Because the members of Nigeria's Entombed Peoples Party have considerable trouble with reading comprehension and it is their wont to misunderstand and disunderstand everything they read, we must remind them that there is something they are missing in the thought and oeuvre of Nigeria's most humanized, most uncompromisable thinkers in the progressive column of history. Take a nuanced look at the thought and praxis of non-entombed progressive thinkers and activists like Wole Soyinka, Gani Fawehinmi, Okey Ndibe, Femi Falana, Bamidele Aturu, Ayo Obe, Omoyele Sowore, the late Chuma Ubani, and Abayomi Ferreira and you will notice a common premiss: a total, uncompromising, and categorical rejection of a certain version of Nigeria.

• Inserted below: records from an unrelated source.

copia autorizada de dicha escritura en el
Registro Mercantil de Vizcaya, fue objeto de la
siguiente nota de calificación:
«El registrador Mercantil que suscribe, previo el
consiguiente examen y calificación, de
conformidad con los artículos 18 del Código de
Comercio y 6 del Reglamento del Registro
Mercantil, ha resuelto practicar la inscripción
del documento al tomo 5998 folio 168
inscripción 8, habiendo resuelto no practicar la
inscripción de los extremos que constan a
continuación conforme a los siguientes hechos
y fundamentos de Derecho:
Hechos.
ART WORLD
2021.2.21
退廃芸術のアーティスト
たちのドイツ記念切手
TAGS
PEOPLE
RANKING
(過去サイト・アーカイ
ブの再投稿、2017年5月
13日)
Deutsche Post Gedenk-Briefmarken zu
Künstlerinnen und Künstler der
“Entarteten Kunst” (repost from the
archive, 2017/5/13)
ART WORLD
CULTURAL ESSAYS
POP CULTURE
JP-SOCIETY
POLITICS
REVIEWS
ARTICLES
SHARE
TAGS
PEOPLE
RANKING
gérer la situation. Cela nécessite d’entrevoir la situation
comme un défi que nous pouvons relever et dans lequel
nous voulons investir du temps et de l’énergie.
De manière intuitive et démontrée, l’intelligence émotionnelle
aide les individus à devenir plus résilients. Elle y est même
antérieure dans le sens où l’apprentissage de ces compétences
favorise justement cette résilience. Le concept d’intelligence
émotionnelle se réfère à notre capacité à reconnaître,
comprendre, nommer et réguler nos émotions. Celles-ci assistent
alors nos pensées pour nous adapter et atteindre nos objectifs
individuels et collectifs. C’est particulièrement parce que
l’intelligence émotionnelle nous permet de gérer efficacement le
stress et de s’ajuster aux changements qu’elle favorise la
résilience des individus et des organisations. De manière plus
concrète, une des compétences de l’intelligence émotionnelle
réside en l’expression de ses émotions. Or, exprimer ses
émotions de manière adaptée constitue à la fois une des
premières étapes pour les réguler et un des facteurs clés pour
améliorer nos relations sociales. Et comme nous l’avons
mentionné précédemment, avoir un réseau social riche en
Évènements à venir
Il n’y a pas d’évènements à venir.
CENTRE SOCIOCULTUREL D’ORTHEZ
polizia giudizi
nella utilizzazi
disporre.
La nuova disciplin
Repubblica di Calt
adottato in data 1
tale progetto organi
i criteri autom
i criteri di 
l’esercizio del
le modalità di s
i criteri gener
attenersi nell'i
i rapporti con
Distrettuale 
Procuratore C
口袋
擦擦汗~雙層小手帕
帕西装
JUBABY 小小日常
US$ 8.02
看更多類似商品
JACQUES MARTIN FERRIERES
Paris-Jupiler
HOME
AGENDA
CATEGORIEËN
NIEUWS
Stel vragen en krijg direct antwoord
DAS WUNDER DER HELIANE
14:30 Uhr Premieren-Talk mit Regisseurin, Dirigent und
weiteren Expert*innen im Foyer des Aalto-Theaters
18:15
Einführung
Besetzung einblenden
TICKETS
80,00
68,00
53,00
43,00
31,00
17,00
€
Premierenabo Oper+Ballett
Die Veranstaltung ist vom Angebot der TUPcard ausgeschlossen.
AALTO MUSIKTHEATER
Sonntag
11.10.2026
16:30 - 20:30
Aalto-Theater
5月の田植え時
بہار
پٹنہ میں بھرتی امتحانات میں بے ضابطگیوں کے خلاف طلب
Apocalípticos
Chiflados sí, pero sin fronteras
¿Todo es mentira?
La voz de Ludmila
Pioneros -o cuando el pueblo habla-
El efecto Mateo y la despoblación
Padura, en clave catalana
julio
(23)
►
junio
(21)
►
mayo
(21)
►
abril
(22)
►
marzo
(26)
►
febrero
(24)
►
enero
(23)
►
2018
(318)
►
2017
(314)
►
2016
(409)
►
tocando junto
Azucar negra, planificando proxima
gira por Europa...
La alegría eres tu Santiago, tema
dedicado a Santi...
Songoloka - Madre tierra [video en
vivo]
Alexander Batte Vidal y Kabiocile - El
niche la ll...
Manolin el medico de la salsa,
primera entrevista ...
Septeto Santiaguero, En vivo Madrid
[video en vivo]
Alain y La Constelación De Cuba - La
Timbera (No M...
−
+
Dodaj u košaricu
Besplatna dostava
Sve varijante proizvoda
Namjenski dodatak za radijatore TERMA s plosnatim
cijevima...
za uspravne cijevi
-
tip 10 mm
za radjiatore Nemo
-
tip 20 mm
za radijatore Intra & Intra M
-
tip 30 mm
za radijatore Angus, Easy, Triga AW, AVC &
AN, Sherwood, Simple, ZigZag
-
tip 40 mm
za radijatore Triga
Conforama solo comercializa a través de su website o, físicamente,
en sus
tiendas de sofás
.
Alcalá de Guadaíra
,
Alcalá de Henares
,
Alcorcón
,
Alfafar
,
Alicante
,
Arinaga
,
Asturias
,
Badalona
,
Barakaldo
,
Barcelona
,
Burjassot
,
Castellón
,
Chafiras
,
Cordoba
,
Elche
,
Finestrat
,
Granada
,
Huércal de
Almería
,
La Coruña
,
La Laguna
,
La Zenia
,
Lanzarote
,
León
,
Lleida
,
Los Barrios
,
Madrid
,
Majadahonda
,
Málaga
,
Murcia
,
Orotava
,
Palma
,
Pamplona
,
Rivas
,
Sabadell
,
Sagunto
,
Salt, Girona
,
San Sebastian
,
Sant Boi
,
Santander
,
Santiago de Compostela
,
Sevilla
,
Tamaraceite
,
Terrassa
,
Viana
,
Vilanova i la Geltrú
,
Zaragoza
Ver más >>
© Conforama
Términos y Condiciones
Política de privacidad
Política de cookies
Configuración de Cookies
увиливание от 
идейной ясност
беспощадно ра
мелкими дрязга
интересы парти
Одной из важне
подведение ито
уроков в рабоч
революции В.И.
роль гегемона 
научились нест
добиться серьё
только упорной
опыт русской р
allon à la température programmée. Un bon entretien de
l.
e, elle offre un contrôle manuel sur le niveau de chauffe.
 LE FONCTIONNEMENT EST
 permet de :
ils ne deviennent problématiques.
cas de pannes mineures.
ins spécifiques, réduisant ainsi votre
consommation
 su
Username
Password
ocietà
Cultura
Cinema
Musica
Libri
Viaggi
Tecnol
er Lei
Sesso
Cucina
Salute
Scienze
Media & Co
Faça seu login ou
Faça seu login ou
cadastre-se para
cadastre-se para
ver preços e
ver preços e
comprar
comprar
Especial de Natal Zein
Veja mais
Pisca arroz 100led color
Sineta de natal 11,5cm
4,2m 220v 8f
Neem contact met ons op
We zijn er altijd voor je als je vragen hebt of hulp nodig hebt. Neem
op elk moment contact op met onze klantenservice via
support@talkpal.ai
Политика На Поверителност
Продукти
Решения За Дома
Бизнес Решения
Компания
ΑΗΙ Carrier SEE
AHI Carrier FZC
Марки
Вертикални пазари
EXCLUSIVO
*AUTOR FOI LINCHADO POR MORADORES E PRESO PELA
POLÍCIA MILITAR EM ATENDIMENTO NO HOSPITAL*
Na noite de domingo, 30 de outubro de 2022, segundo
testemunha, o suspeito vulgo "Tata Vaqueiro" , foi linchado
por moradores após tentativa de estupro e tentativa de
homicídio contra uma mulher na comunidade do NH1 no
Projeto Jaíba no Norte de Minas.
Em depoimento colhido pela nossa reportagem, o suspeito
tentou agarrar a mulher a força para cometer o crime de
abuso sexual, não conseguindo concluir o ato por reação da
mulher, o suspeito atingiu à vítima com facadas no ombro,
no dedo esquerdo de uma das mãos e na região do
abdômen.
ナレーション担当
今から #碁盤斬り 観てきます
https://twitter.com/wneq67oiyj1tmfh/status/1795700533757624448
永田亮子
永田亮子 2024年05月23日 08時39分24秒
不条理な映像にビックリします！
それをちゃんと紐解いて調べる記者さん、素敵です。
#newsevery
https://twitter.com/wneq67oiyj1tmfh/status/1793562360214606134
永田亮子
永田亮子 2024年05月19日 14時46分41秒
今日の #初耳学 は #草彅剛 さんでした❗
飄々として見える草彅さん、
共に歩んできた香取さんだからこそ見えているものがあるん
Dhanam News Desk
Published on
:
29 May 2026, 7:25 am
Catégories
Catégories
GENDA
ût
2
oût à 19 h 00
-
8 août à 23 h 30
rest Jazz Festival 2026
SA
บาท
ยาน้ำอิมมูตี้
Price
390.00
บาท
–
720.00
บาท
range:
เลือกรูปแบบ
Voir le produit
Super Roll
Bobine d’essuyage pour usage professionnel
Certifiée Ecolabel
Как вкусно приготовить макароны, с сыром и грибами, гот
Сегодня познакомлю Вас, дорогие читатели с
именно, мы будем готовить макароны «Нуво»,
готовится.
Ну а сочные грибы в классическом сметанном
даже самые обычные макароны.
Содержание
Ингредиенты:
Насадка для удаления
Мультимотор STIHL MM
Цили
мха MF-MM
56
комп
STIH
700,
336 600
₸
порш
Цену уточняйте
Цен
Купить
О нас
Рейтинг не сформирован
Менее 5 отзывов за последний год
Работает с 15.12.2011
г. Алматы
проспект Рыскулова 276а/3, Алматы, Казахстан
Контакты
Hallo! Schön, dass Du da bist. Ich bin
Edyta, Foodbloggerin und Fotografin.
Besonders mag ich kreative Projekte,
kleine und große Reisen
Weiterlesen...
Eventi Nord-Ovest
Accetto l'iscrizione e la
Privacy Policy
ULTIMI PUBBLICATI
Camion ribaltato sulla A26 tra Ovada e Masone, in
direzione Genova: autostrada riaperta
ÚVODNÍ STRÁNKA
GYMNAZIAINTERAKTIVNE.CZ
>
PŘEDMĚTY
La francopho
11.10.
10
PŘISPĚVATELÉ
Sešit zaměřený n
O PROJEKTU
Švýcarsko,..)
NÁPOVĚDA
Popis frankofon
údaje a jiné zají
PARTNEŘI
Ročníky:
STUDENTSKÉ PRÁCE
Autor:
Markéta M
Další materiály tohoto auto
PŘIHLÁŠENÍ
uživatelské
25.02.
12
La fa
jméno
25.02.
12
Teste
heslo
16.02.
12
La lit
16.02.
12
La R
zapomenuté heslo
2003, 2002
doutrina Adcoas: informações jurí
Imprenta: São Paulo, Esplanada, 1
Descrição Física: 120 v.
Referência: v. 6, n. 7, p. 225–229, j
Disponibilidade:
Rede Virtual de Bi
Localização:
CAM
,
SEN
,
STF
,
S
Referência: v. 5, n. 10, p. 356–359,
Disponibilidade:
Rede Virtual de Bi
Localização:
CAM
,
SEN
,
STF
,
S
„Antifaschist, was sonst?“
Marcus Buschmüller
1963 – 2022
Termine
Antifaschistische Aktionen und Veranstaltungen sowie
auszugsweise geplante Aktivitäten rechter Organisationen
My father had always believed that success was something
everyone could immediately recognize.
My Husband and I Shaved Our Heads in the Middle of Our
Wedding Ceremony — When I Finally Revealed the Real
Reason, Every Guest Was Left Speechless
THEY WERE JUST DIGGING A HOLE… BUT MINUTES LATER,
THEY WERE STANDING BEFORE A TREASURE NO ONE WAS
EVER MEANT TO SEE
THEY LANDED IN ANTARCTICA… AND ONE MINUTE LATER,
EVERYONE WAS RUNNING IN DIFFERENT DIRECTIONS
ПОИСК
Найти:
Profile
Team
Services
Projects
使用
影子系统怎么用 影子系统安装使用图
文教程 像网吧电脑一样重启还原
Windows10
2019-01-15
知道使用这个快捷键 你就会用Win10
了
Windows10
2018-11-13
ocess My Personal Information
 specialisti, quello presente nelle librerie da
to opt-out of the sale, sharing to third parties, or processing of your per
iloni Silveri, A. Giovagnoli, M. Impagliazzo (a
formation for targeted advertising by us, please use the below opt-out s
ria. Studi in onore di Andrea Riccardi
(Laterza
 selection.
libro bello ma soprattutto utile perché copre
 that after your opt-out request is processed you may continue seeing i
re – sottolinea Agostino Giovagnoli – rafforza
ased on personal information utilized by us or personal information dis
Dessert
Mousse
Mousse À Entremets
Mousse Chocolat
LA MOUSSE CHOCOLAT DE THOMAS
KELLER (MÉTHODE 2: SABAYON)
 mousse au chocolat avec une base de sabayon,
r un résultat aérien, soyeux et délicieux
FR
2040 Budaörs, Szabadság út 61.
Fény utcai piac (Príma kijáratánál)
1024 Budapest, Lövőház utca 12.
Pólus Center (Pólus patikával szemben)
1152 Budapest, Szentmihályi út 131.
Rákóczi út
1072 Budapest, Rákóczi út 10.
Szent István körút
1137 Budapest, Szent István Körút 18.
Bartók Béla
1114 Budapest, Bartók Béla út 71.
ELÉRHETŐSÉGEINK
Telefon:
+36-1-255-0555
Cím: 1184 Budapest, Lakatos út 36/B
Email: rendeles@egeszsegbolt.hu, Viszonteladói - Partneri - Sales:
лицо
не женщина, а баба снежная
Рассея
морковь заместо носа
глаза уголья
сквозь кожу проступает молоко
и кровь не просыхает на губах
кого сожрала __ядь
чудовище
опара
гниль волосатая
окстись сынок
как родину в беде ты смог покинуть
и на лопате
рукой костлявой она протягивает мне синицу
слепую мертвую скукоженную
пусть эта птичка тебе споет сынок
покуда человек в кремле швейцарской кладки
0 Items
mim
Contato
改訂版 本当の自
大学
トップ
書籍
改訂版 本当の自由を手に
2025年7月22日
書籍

That version of Nigeria, evidenced by the gluttonous and prebendal instincts of our pernicious rulers, must die in order for a genuine Nigeria to emerge and acquire a salutary space under the sun. Nowhere in the thought and praxis of these men and women would you find the sort of dead-endist ethnic claustrophilia that powers the little world of The Entombed. The double consciousness Nigeriana of a Wole Soyinka or an Okey Ndibe is not one that finds resolution in being dead to the humanity of the Other Nigerian.
To transform our complete rejection of Nigeria as is (that Nigeria that is Polyphemus) to an end in itself – as The Entombed folks rabble-rousing in internet forums are doing - rather than make it the basis of a sustained struggle for a Nigerian renaissance is to concede the last word on Nigeria to President Yar'Adua, Atiku Abubakar, David Mark, Olusegun Obasanjo, Ibrahim Babangida, James Ibori, Peter Odili, Lucky Igbinedion, Bukola Saraki, Olabode George, Dimeji Bankole, Andy Uba, Vincent Ogbulafor, Ahmadu Alli, Tony Anenih and all other members of this dangerous and unholy tribe who have arrogantly assured us of the perennity of their wicked version of Nigeria for another sixty years.
It is to claim that after these dangerous people, it is smithereens. That isn't even an option we should entertain. In the end, kangun kangun kangun a kangun sibi kan. There are three choices, three Nigerias, and only one will prevail: The Nigeria of the looters listed above, the non-Nigeria of The Entombed that hates and despises robotically on the basis of ethnicity, and the Nigeria of the dreams of our progressive activists and heroes. Come the day of the last version!